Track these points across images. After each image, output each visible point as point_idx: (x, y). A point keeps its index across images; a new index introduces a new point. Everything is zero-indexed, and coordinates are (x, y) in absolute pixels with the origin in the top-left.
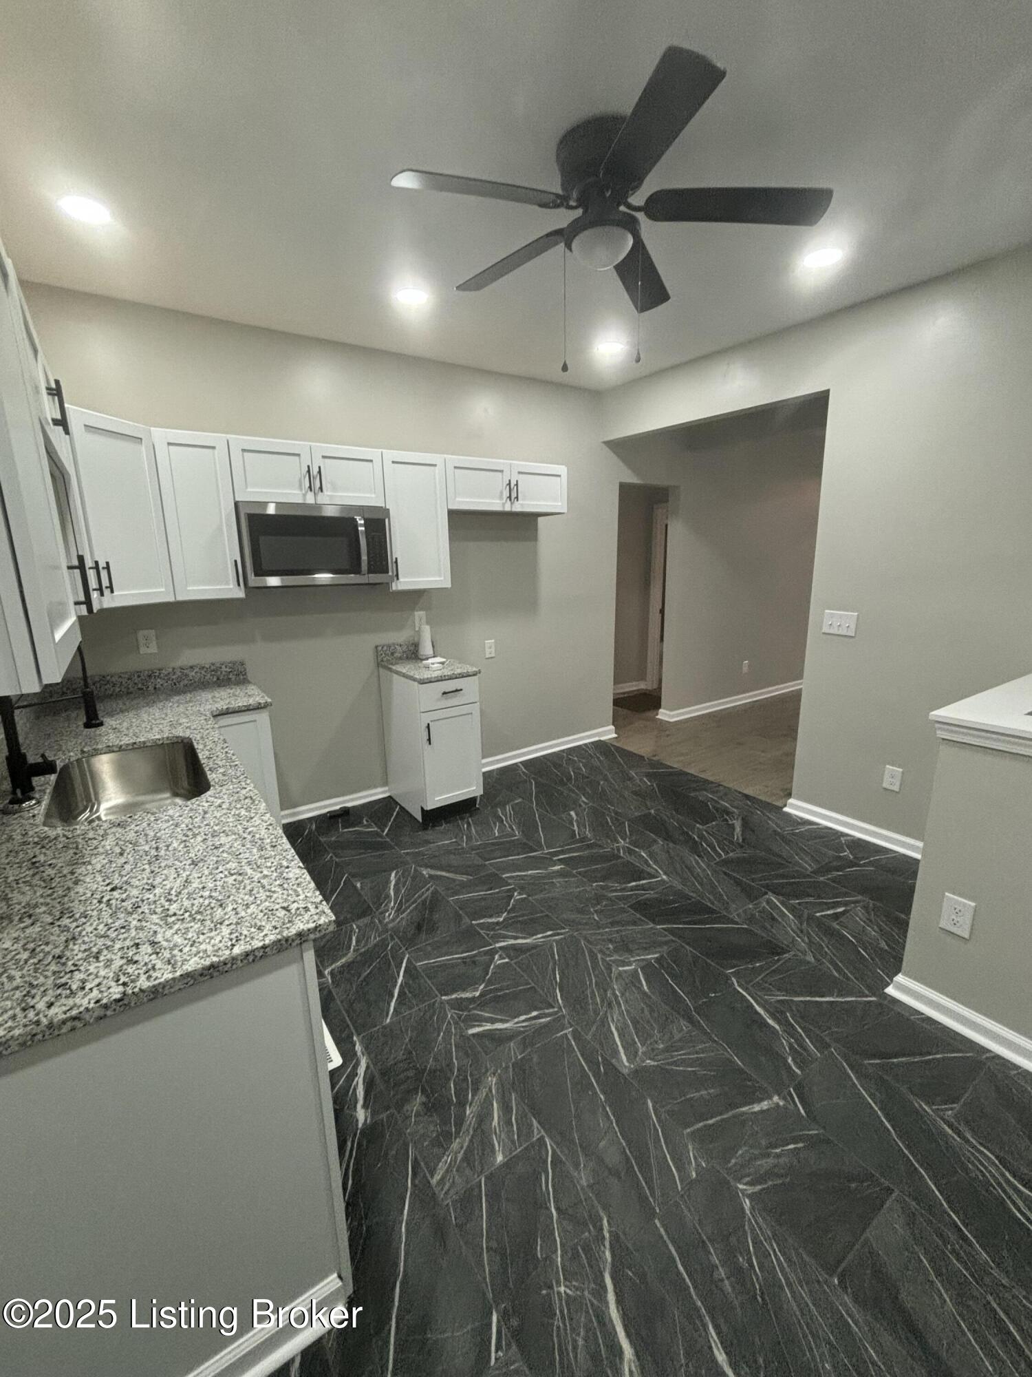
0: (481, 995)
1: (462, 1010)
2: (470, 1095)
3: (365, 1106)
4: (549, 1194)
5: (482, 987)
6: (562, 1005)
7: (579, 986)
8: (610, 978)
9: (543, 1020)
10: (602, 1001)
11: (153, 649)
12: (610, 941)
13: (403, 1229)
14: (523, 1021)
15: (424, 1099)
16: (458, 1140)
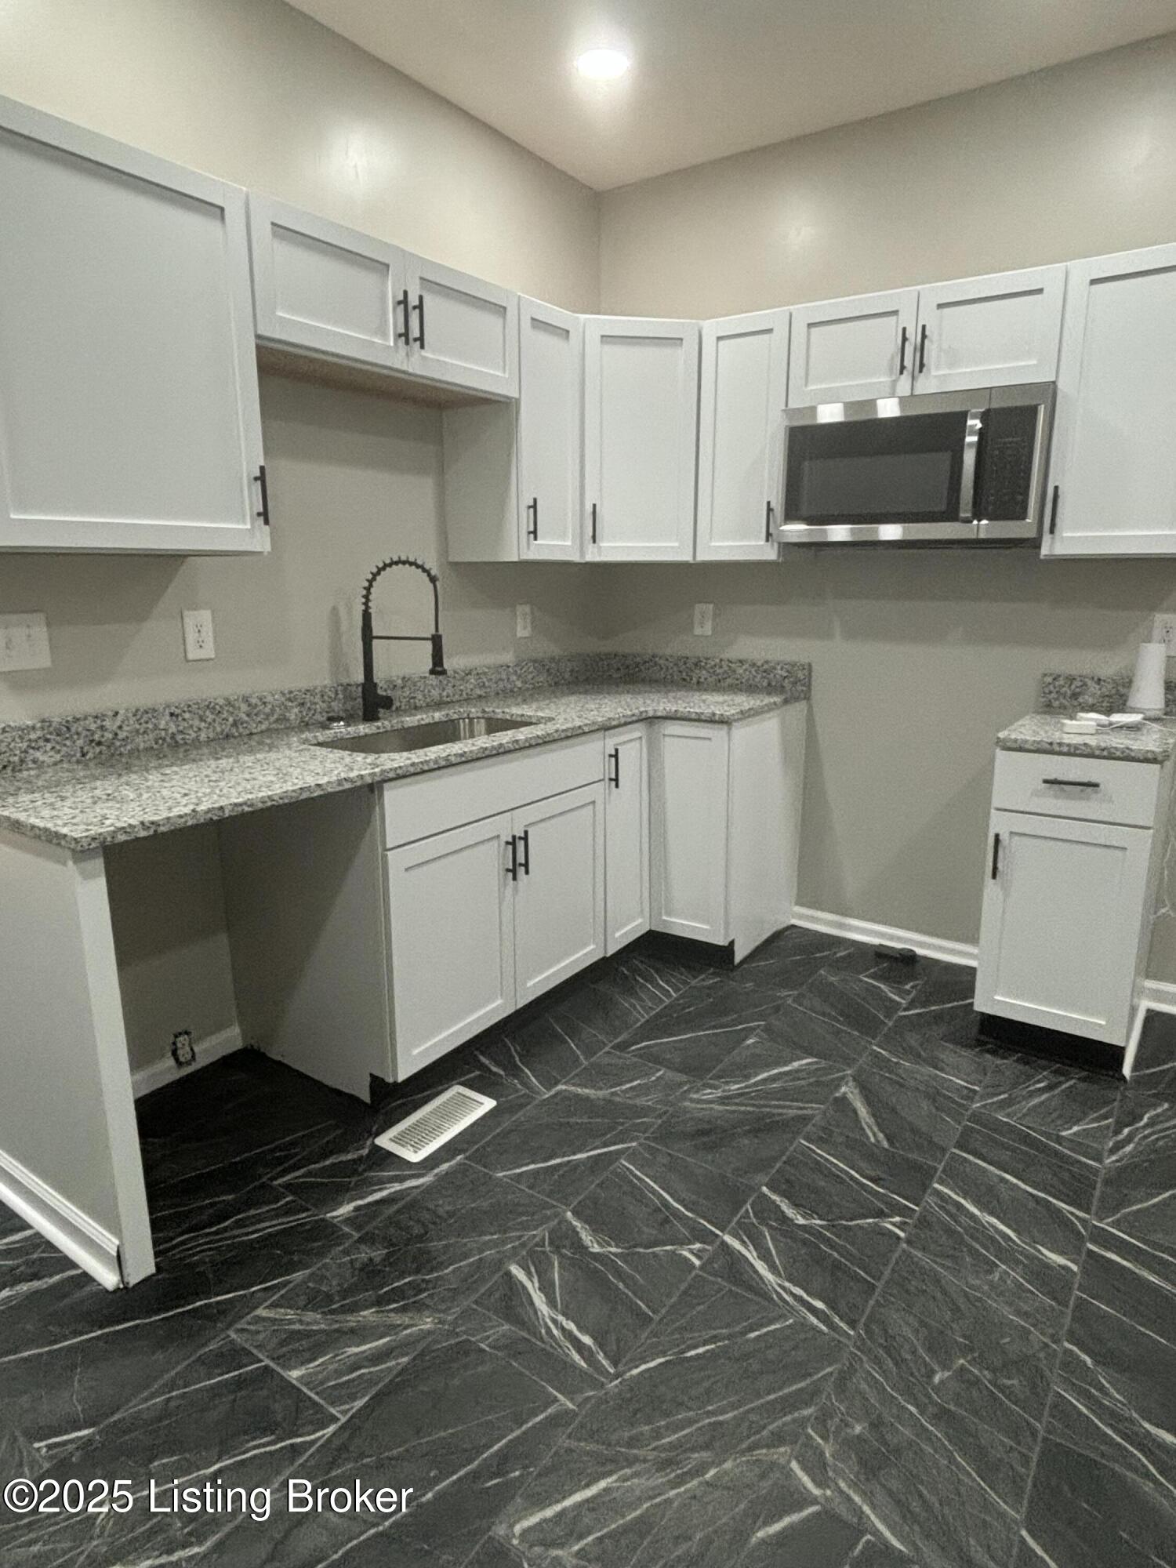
0: (596, 1257)
1: (551, 1243)
2: (395, 1305)
3: (357, 1209)
4: (244, 1453)
5: (613, 1250)
6: (627, 1375)
7: (693, 1393)
8: (750, 1449)
9: (576, 1357)
10: (672, 1446)
11: (708, 630)
12: (876, 1425)
13: (198, 1304)
14: (563, 1329)
15: (377, 1260)
16: (319, 1316)
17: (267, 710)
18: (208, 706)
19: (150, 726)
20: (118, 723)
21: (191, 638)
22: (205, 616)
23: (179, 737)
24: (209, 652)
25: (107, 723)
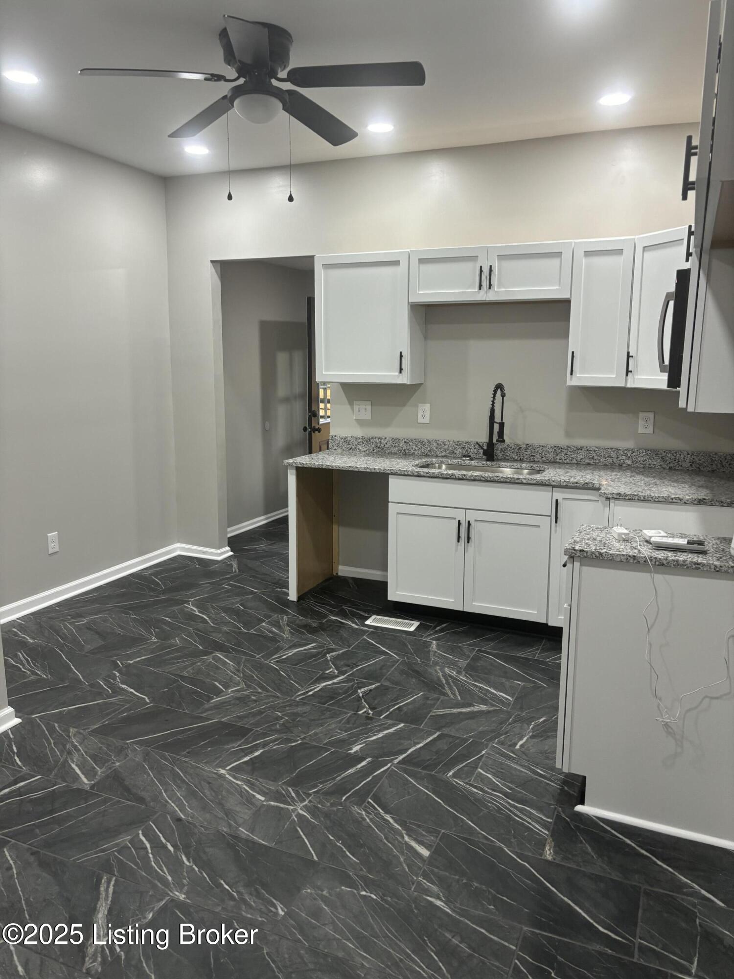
8: (244, 681)
9: (277, 656)
10: (244, 671)
12: (256, 701)
14: (288, 654)
17: (445, 447)
18: (420, 442)
19: (397, 445)
20: (386, 442)
21: (420, 414)
22: (427, 407)
23: (407, 451)
24: (427, 420)
25: (382, 441)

→ **PROBLEM DETAILS**: Revise the whole listing above so that "top-left" becomes "upper-left" and nothing else changes, and omit the pictures from your output.

→ **SOLUTION TO THIS PROBLEM**:
Track these points across images. After each image, output each visible point as point_idx: (x, y). A point keeps its index across images; a new index introduces a new point. Everything is zero-indexed, and coordinates are (x, y) in absolute pixels with the origin in the upper-left.
0: (481, 995)
1: (462, 1010)
2: (470, 1095)
3: (365, 1106)
4: (549, 1194)
5: (482, 987)
6: (562, 1005)
7: (579, 986)
8: (610, 978)
9: (543, 1020)
10: (602, 1001)
11: (153, 649)
12: (610, 941)
13: (403, 1229)
14: (523, 1021)
15: (424, 1099)
16: (458, 1140)
0: (596, 1257)
1: (551, 1243)
2: (395, 1305)
3: (357, 1209)
4: (244, 1453)
5: (613, 1250)
6: (627, 1375)
7: (693, 1393)
8: (750, 1449)
9: (576, 1357)
10: (672, 1446)
11: (708, 630)
12: (876, 1425)
13: (198, 1304)
14: (563, 1329)
15: (377, 1260)
16: (319, 1316)
17: (267, 710)
18: (208, 706)
19: (150, 726)
20: (118, 723)
21: (191, 638)
22: (205, 616)
23: (179, 737)
24: (209, 652)
25: (107, 723)
8: (244, 681)
9: (277, 656)
10: (244, 671)
12: (256, 701)
14: (288, 654)
17: (445, 447)
18: (420, 442)
19: (397, 445)
20: (386, 442)
21: (420, 414)
22: (427, 407)
23: (407, 451)
24: (427, 420)
25: (382, 441)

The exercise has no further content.